Now, as our understanding of and comfort level with genAI grows, and as the models themselves mature, the focus is shifting from the horizontal to the vertical: business applications for genAI within specific industry verticals, from finance to health care to industrial manufacturing and yes, consulting, too. The emergence of digital assistants like Microsoft's Copilot, IBM's Watson, SAP's Joule and others gives consulting firms prebuilt, ready-to-integrate genAI tools they can embed into their own internal processes, just like many consulting firms have with the intelligent services they offer to clients.

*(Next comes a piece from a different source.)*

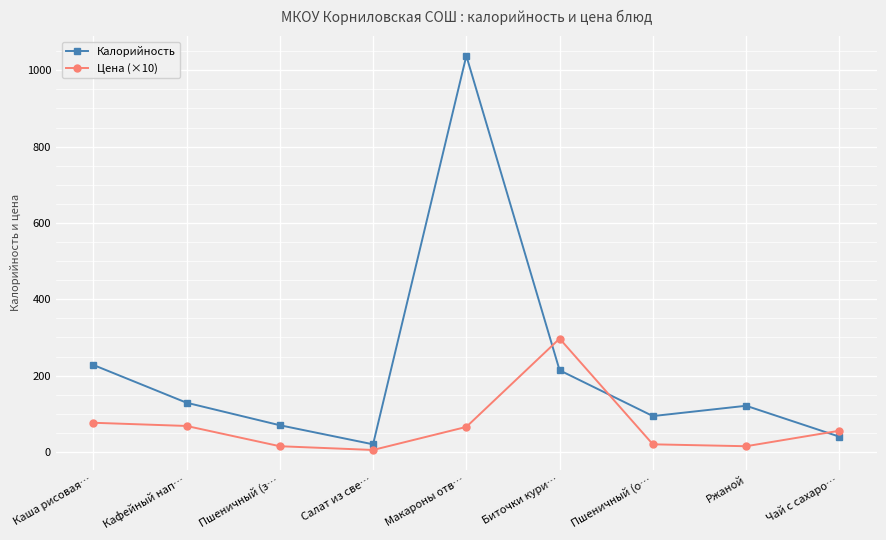

List the series in order of their overall mean, lowest first.

Цена (×10), Калорийность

The potential use cases for virtual assistants alone look really promising for their ability to elevate client interactions, provide personalized services and accelerate decision-making processes. But where inside your firm to look for opportunities to apply genAI? Those opportunities look especially compelling in three areas:

  1. Enterprise productivity, including report generation and analysis, intelligent processing of documents — invoices, employee hiring requests, etc.), and document screening (reviewing résumés for contract employees to identify specific skills, for example).
  2. Client support, including intelligent search, generation of personalized recommendations, case analysis and creation of extracts, automated email responses, and tiered advice with a combination of automated and human support.
  3. Code generation. A January 2024 report from IDC predicts that by 2025, GenAI will become a go-to tool for software co-development and that by 2028, 80% of software testing will be performed by GenAI. Firms with in-house development teams, take note. With prompts, GenAI can generate code for users who lack coding skills, enabling them to use low-code/no-code tools to build extensions into standard software.

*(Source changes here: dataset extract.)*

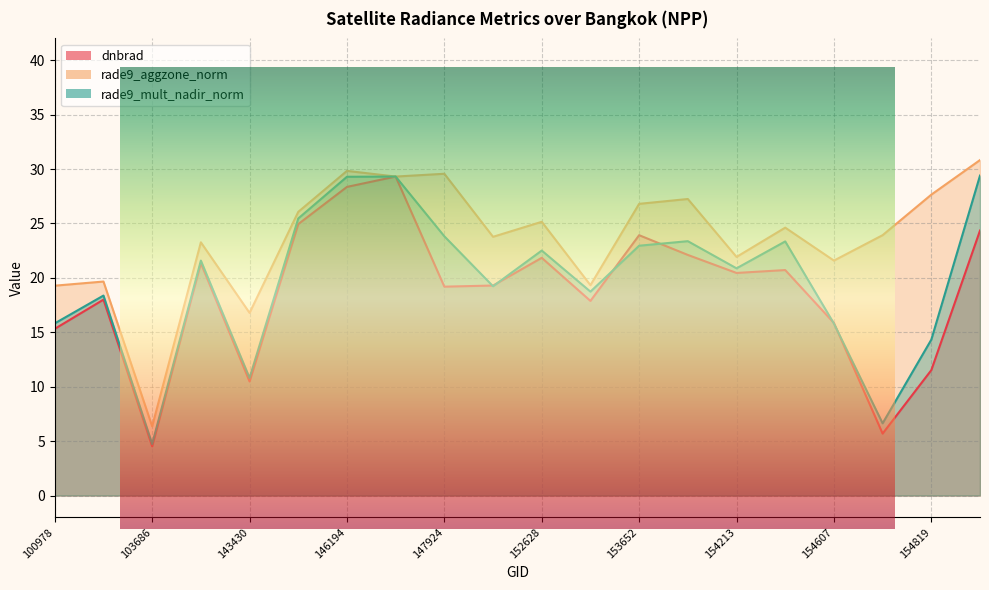

True or false: rade9_aggzone_norm has a value of 6.9 at 143430.

False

Uses like these suggest there's a strong case for embracing GenAI. But you can't just sprinkle a bit of genAI dust inside your business and expect the insights to magically start flowing. Because AI depends on fresh, trusted and relevant data to learn and produce value, data quality and accessibility are a critical prerequisite to benefiting from any type of AI. With substandard data, the insights your genAI provides might not be trustworthy. And if you can't trust those insights, what's the point?

As with any emerging technology, integrating AI into your business is a journey. To make that journey a fruitful one, you'll need to stay focused on finding AI use cases that align to your business goals and resolve a business issue for you, your clients or your partners. You'll need a plan for strategically piloting genAI within specific areas of your business, then measuring and assessing the results before scaling it more broadly. And perhaps most importantly, you'll need an explorer's mindset, where you push boundaries, build on successes and learn from missteps. Ultimately, what you learn along your AI journey creates a cycle of innovation, where your internal experiences with AI yield lessons and practices that inform your work with clients, and your AI work with clients informs your AI usage internally. This is what a win-win looks like in the Post-ChatGPT Era.

Carlos Sanchez, Platinum Business Principal, SAP

Carlos Sanchez has been a business and technical consultant for 25 years with multiple consulting organizations. He is currently a solution expert in the SAP Professional Services Global Industry Business Unit.